L'indice du climat des affaires de l'institut Ifo, très suivi par les entreprises, s'est élevé à 86,4 points en mars, soit deux points de moins que le mois précédent.
"L'indice révèle que la reprise économique est bloquée dans le détroit d'Ormuz", résume Sebastian Wanke, économiste de la banque KfW, en référence au blocage depuis le début de la guerre de ce passage maritime stratégique pour les hydrocarbures.
Après deux années consécutives de récession, le PIB de la première économie européenne a légèrement crû en 2025, mais son modèle industriel et exportateur a été profondément remis en question par la hausse des prix de l'énergie depuis la guerre en Ukraine, la concurrence asiatique et un retard dans les nouvelles technologies.

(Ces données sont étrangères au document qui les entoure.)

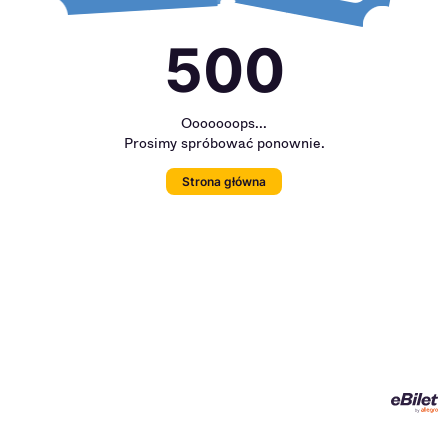
500
Ooooooops...
Prosimy spróbować ponownie.
Strona główna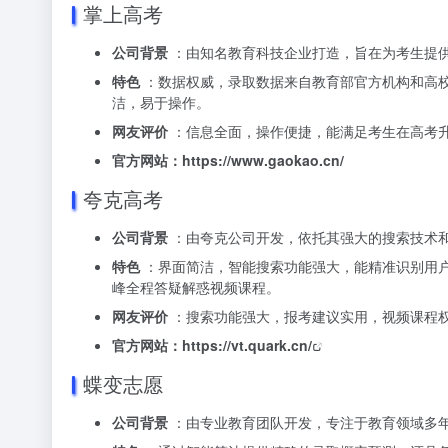
掌上高考
公司背景
：由知名教育科技企业打造，旨在为考生提
特色
：数据权威，录取数据来自教育部官方机构和高
洁，易于操作。
网友评价
：信息全面，操作便捷，能满足考生在高考
官方网站：https://www.gaokao.cn/
夸克高考
公司背景
：由夸克公司开发，依托其强大的搜索技术
特色
：界面简洁，智能搜索功能强大，能精准识别用户
峰全程答疑解惑视频课程。
网友评价
：搜索功能强大，报考建议实用，视频课程
官方网站：
https://vt.quark.cn/
蝶变志愿
公司背景
：由专业教育团队开发，专注于教育领域多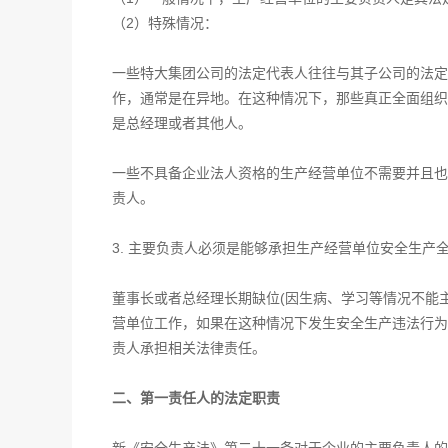
（2）特殊情况：
一些特大集团公司的法定代表人往往与其子公司的法定
作，通常是在异地。在这种情况下，那些真正全面组织
是总经理或者其他人。
一些不具备企业法人资格的生产经营单位不需要并且也
责人。
3. 主要负责人必须是能够承担生产经营单位安全生产
董事长或者总经理长期缺位(因生病、学习等情况不能
营单位工作，如果在这种情况下发生安全生产违法行为
责人承担相关法律责任。
二、第一责任人的法定职责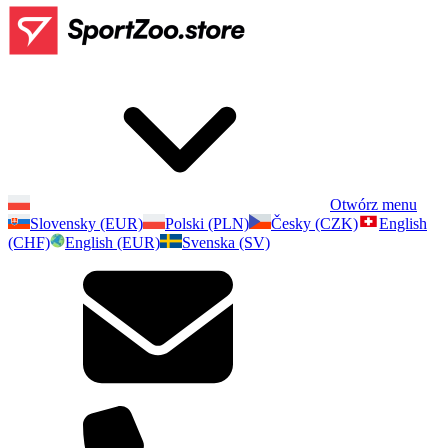
Otwórz menu
Slovensky (EUR)
Polski (PLN)
Česky (CZK)
English
(CHF)
English (EUR)
Svenska (SV)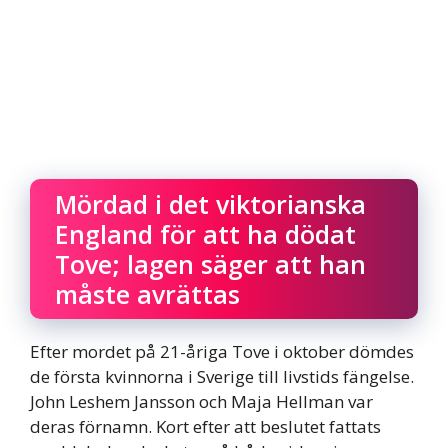
Mördad i det viktorianska
England för att ha dödat
Tove; lagen säger att han
måste avrättas
Efter mordet på 21-åriga Tove i oktober dömdes
de första kvinnorna i Sverige till livstids fängelse.
John Leshem Jansson och Maja Hellman var
deras förnamn. Kort efter att beslutet fattats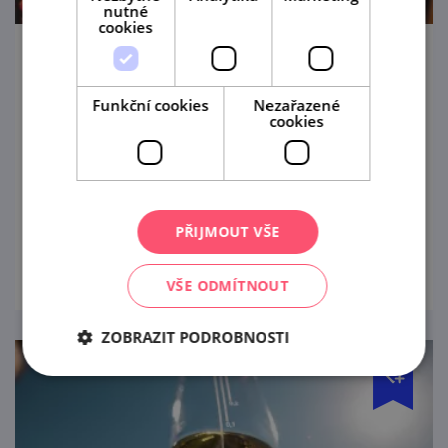
nutné
cookies
Cimbálové úterý na Hradní ulici
Funkční cookies
Nezařazené
18. 8. '26
cookies
V rámci Znojemského kulturního léta ožije
Hradní ulice ve Znojmě každé prázdninové
úterý tóny cimbálové muziky.
PŘIJMOUT VŠE
prohlédnout
VŠE ODMÍTNOUT
ZOBRAZIT PODROBNOSTI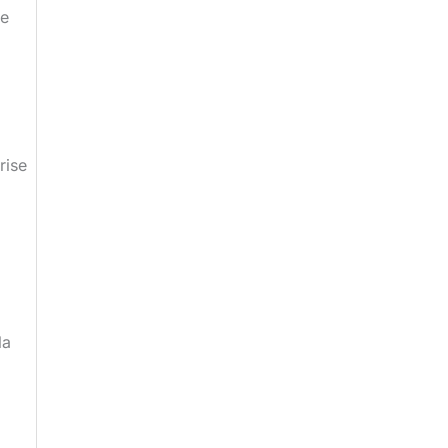
le
rise
la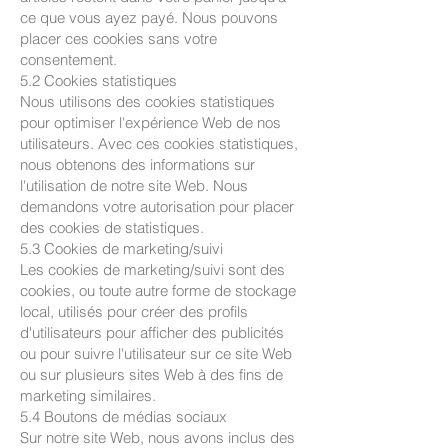
ce que vous ayez payé. Nous pouvons
placer ces cookies sans votre
consentement.
5.2 Cookies statistiques
Nous utilisons des cookies statistiques
pour optimiser l'expérience Web de nos
utilisateurs. Avec ces cookies statistiques,
nous obtenons des informations sur
l'utilisation de notre site Web. Nous
demandons votre autorisation pour placer
des cookies de statistiques.
5.3 Cookies de marketing/suivi
Les cookies de marketing/suivi sont des
cookies, ou toute autre forme de stockage
local, utilisés pour créer des profils
d'utilisateurs pour afficher des publicités
ou pour suivre l'utilisateur sur ce site Web
ou sur plusieurs sites Web à des fins de
marketing similaires.
5.4 Boutons de médias sociaux
Sur notre site Web, nous avons inclus des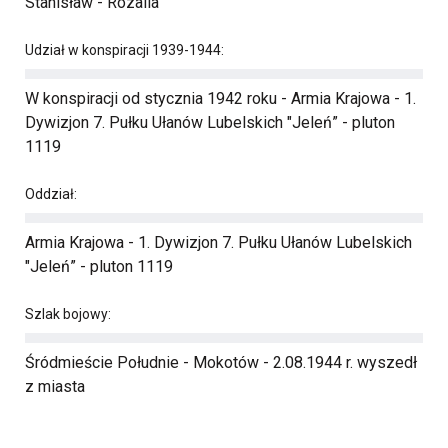
Stanisław - Rozalia
Udział w konspiracji 1939-1944:
W konspiracji od stycznia 1942 roku - Armia Krajowa - 1.
Dywizjon 7. Pułku Ułanów Lubelskich "Jeleń” - pluton
1119
Oddział:
Armia Krajowa - 1. Dywizjon 7. Pułku Ułanów Lubelskich
"Jeleń” - pluton 1119
Szlak bojowy:
Śródmieście Południe - Mokotów - 2.08.1944 r. wyszedł
z miasta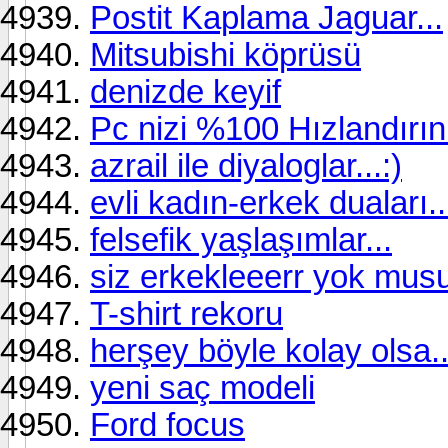
Postit Kaplama Jaguar...
Mitsubishi köprüsü
denizde keyif
Pc nizi %100 Hızlandırın
azrail ile diyaloglar...:)
evli kadın-erkek duaları..
felsefik yaşlaşımlar...
siz erkekleeerr yok musu
T-shirt rekoru
herşey böyle kolay olsa..
yeni saç modeli
Ford focus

Berlin mise pour l'heure sur une croissance de 1,0% de son PIB en 2026, portée par d'importants investissements publics.
M. Wanke reste confiant dans la croissance du PIB au premier trimestre de cette année. Mais "chaque semaine que dure la guerre en Iran, le moral des entreprises continue de se dégrader et la conjoncture est à nouveau freinée", prévient-il.
Mardi, la ministre allemande de l'Economie, Katherina Reiche a averti que si la guerre continue, elle pourrait mettre en danger la "reprise légère et fragile" de l'économie et causer des pénuries de carburant dans le pays d'ici à la fin avril.
La hausse durable du baril de Brent à 150 dollars, un scénario noir, pourrait coûter à l'Allemagne et son industrie énergivore 80 milliards d'euros sur deux ans, d'après une étude de l'institut IW de Cologne.
Dans le détail, ce sont surtout les attentes des patrons pour les six prochains mois se sont dégradées, faisant reculer l'indice global, tandis que l'évaluation de la situation actuelle stagne.